Aangekomen bij de kleine ferry, die eerst het Vrijheidsbeeld passeert, wacht de volgende verrassing: een controle, mogelijk nog strenger dan voor een transatlantische vlucht. Jas uit, horloge uit, schoenen uit… alles door de scanner. Iedereen langs de metaaldetector. Geeft die alarm, dan volgt een fouillering door veiligheidspersoneel. Dat allemaal voor een boottocht van hooguit tien minuten. Op zijn terugtocht wordt de ferry begeleid door de havenpolitie, mitrailleur op de boeg. Gaat het hier om een op hol geslagen paranoia voor een ziekelijk uitvergrote metafoor van vrijheid?

Veel Amerikaanse intellectuelen en artiesten uiten bittere kritiek op de regering-Bush en de steeds explicietere vermenging van ’s presidents religieuze opties met het beleid.

Hoe kun je zo weinig oog hebben voor het verleden, zoals de dame aan de bus? Dat gebrek aan herinnering komt ook – en misschien wel het sterkst – tot uiting in de lugubere voorgeschiedenis van de term Ground Zero. Die verwijst naar het exacte punt waar de atoombom insloeg, zowel tijdens de experimentele periode als in Hiroshima en Nagasaki. Ground Zero symboliseert de overweldigende vernietigingskracht van een bom. Toen pleegde de Amerikaanse overheid geweld en werden anderen getroffen.
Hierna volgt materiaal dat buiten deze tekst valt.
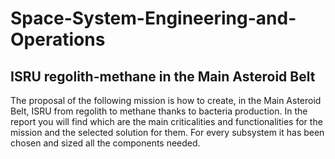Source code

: # Space-System-Engineering-and-Operations

## ISRU regolith-methane in the Main Asteroid Belt
The proposal of the following mission is how to create, in the Main Asteroid Belt, ISRU from regolith to methane thanks to bacteria production.
In the report you will find which are the main criticalities and functionalities for the mission and the selected solution for them. For every subsystem it has been chosen and sized all the components needed.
De oorspronkelijke betekenis van Ground Zero is velen vandaag vreemd. De natie die destijds dader was, blijkt vandaag een uitvergroot slachtoffer. Het kwaad werd gediaboliseerd. De geschiedenis vergeten.

Geef mij dan maar Europa, waar we op hoeken en pleintjes ongevraagd letterlijk geschiedenis tegen het lijf lopen. Een pestkapelletje, oude kasseien, het monument voor de 300 soldaten die op een septemberdag in 1914 maar niet over de Dijle raakten en hun poging met de dood bekochten.

11 november. Ik denk aan hoe mijn grootvader op een onbewaakt moment het huis uit sloop, 18 jaar oud, om samen met zijn broer als vrijwilliger naar het front te trekken, briefje op de keukentafel. Hij zweeg een leven lang over de gruwel van de lijf-aan-lijfgevechten. Zijn geheim.

Ook al leerden we al te vaak de geschiedenis van machtigen en rijken, een tekort aan historisch bewustzijn is absoluut nefast voor een samenleving. Of zoals mijn Tilburgse collegaD. Loose dat treffend verwoordt: ‘Het Avondland wil weten wat geweest is en reflecteren. (…) Het Avondland is het land van de reflectie, waar volgens het woord van Hegel de filosofie als de uil van Minerva pas uitvliegt in de avond, om te overzien wat er is gebeurd en om de betekenis van de eigen tijd in gedachten te vatten. Het Avondland wil voor de zon ondergaat “geweten hebben”. Het avondland wil “een geweten” hebben.’